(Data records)
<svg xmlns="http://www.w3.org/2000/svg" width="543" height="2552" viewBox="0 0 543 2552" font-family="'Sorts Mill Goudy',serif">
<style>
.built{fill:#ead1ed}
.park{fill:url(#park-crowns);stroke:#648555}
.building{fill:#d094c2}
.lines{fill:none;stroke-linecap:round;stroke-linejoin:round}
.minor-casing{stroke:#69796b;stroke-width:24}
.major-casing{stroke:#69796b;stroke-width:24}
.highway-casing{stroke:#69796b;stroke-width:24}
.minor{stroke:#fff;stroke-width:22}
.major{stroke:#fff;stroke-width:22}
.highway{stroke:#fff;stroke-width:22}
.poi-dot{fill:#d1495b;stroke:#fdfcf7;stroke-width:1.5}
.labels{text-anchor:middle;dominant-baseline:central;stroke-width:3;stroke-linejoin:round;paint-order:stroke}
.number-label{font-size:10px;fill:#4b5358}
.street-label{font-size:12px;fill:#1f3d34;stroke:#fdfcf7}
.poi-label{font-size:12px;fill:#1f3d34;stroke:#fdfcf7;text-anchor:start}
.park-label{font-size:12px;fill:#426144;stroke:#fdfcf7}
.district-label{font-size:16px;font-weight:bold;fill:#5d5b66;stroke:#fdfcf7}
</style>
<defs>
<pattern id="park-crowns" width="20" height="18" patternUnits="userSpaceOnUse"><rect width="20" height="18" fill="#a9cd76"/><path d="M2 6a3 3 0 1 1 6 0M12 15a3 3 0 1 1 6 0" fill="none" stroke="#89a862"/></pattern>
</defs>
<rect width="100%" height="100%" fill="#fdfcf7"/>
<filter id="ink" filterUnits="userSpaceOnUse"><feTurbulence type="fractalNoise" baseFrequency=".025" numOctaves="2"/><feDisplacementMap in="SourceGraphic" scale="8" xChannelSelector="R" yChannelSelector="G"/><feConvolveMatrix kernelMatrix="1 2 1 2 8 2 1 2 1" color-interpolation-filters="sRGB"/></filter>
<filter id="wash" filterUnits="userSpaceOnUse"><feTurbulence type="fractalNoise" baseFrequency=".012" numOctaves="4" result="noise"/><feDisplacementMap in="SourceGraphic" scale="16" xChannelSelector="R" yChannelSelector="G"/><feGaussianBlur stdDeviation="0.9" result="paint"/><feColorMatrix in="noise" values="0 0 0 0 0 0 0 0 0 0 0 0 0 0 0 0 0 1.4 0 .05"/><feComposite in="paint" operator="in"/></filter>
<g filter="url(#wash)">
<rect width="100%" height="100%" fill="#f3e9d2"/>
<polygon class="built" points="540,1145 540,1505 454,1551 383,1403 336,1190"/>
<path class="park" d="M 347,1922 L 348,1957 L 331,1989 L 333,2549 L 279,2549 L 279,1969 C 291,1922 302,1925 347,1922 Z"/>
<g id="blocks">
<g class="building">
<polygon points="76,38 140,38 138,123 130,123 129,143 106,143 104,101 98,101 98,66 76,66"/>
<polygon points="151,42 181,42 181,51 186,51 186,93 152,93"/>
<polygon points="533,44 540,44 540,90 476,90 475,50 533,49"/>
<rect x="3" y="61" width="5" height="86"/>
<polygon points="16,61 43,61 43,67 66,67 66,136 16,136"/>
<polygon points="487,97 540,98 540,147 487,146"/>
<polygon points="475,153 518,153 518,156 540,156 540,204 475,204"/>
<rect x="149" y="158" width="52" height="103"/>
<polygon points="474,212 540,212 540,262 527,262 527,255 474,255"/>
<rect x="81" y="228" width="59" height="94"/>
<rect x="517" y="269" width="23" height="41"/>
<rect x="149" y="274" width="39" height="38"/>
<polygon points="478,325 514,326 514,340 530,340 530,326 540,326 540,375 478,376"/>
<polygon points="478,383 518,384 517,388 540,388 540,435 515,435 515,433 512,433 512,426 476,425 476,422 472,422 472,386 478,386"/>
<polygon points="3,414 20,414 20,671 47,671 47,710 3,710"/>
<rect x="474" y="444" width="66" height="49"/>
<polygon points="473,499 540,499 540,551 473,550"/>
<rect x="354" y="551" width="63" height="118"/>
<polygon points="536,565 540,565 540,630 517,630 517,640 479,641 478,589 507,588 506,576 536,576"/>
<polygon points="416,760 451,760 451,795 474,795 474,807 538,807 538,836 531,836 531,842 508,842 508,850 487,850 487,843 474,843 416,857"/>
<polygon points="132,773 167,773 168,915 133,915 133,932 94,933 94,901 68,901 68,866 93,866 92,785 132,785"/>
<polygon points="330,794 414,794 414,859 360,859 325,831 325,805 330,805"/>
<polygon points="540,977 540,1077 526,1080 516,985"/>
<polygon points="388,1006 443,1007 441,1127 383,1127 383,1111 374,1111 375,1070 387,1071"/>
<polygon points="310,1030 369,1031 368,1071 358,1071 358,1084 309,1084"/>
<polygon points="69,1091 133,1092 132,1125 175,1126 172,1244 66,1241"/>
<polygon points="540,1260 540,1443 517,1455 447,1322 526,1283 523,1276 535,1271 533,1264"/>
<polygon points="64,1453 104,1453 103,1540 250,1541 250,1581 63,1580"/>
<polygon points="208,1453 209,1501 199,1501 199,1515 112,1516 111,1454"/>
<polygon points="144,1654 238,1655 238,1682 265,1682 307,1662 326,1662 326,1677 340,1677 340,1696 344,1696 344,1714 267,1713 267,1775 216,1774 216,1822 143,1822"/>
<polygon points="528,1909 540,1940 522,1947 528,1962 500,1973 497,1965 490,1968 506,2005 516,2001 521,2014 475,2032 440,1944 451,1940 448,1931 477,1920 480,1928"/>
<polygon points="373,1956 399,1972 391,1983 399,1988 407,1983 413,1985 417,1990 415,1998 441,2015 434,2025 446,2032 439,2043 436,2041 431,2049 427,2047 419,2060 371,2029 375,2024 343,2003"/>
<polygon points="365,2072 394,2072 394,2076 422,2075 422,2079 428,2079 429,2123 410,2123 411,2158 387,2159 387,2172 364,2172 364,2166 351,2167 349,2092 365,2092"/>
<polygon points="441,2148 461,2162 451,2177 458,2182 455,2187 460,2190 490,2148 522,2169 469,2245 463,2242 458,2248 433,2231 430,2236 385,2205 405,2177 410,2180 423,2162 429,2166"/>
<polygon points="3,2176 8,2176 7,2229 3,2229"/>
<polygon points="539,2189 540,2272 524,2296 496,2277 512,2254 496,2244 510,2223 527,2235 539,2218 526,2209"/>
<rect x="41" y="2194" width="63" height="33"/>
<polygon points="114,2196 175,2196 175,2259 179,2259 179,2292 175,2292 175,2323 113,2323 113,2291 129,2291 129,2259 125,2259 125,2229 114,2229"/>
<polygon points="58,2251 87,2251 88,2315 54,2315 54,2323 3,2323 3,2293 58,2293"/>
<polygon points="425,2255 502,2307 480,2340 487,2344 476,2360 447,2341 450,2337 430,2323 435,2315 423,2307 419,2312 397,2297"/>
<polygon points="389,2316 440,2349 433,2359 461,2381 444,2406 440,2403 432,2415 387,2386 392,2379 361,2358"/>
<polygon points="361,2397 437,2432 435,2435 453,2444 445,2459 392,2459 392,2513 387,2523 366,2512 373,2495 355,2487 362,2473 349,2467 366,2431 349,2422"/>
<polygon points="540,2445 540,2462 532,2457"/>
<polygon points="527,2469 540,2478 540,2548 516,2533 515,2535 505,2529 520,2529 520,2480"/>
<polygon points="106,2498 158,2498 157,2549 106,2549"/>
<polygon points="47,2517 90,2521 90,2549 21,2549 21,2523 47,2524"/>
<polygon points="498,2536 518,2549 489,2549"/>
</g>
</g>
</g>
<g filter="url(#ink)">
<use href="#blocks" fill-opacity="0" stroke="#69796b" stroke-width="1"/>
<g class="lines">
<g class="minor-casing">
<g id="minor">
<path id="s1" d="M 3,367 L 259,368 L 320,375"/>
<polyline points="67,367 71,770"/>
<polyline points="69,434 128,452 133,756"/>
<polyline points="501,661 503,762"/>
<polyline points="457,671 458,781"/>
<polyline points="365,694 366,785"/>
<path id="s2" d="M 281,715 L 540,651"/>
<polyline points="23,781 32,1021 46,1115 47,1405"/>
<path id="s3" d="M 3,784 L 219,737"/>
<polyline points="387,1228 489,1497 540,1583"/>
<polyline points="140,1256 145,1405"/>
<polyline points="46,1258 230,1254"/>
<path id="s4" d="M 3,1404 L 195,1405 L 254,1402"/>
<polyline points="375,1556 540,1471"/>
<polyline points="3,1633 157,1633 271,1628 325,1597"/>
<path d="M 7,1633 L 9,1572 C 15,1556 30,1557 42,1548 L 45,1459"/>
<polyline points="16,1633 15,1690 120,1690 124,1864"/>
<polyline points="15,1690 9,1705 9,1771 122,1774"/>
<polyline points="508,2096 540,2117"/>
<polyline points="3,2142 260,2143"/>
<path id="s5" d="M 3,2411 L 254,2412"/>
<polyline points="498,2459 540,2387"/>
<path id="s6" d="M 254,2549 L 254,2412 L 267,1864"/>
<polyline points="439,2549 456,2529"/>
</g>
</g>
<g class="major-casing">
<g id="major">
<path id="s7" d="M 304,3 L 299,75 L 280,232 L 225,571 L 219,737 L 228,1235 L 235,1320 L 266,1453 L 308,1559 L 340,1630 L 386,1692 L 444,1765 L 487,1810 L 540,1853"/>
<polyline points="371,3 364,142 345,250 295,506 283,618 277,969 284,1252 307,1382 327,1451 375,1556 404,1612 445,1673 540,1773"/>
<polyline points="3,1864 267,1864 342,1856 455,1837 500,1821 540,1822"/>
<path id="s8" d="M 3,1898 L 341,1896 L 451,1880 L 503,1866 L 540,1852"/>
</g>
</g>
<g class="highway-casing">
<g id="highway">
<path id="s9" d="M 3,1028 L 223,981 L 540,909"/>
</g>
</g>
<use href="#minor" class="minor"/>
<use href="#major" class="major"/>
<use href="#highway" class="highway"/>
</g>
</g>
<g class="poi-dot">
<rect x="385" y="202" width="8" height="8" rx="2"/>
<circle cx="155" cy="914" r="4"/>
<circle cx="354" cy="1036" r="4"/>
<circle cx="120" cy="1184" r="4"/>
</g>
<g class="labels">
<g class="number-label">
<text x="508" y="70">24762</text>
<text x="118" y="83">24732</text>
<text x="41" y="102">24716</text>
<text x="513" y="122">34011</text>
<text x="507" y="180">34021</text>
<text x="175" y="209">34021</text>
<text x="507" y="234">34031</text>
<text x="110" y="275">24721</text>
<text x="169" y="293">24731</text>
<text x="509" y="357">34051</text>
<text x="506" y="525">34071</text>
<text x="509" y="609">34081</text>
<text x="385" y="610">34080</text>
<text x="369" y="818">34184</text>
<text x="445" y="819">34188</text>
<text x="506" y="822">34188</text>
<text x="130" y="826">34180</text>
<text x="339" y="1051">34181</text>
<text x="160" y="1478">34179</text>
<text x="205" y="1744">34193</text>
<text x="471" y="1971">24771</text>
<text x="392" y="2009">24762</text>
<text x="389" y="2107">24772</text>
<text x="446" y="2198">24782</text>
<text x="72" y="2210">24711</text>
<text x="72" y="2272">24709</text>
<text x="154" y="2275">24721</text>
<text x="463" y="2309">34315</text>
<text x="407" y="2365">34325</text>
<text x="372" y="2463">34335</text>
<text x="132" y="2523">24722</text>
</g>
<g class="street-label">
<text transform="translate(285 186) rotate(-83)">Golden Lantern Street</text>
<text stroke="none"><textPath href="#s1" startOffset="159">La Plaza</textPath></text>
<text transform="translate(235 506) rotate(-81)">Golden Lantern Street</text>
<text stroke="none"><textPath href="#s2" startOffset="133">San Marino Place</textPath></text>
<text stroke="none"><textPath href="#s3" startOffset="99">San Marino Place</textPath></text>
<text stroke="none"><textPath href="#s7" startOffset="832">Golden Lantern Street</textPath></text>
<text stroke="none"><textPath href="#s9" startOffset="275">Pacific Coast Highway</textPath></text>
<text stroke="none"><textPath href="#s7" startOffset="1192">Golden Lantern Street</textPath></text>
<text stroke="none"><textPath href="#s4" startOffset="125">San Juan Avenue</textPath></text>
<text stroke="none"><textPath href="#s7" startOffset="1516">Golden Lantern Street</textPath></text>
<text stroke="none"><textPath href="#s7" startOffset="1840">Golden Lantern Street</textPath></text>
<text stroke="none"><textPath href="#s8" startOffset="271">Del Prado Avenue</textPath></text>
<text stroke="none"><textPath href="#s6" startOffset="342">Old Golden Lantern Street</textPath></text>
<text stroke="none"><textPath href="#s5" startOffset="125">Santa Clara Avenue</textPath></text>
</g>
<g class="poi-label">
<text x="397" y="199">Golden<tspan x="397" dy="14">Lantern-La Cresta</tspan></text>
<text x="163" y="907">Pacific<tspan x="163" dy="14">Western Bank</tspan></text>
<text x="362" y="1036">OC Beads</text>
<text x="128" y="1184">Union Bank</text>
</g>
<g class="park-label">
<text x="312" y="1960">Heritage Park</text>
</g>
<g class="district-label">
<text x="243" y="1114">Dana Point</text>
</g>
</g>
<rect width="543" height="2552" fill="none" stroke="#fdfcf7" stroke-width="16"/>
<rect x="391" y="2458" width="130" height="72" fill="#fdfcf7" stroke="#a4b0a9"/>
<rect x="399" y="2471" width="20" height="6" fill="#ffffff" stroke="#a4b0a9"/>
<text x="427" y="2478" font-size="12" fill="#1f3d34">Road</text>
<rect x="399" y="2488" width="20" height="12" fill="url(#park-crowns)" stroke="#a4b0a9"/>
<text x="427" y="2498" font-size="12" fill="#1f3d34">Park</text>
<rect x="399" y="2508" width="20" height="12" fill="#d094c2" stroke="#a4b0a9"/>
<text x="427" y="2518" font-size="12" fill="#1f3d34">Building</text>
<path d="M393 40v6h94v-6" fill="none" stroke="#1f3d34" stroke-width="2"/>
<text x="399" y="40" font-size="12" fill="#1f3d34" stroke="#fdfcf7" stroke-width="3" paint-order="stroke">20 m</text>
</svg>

- **EXERCISE DETAILS**
The required answer is each line of the entries containing the string "numOctaves".

- **RESULT OF THE EXERCISE**
<filter id="ink" filterUnits="userSpaceOnUse"><feTurbulence type="fractalNoise" baseFrequency=".025" numOctaves="2"/><feDisplacementMap in="SourceGraphic" scale="8" xChannelSelector="R" yChannelSelector="G"/><feConvolveMatrix kernelMatrix="1 2 1 2 8 2 1 2 1" color-interpolation-filters="sRGB"/></filter>
<filter id="wash" filterUnits="userSpaceOnUse"><feTurbulence type="fractalNoise" baseFrequency=".012" numOctaves="4" result="noise"/><feDisplacementMap in="SourceGraphic" scale="16" xChannelSelector="R" yChannelSelector="G"/><feGaussianBlur stdDeviation="0.9" result="paint"/><feColorMatrix in="noise" values="0 0 0 0 0 0 0 0 0 0 0 0 0 0 0 0 0 1.4 0 .05"/><feComposite in="paint" operator="in"/></filter>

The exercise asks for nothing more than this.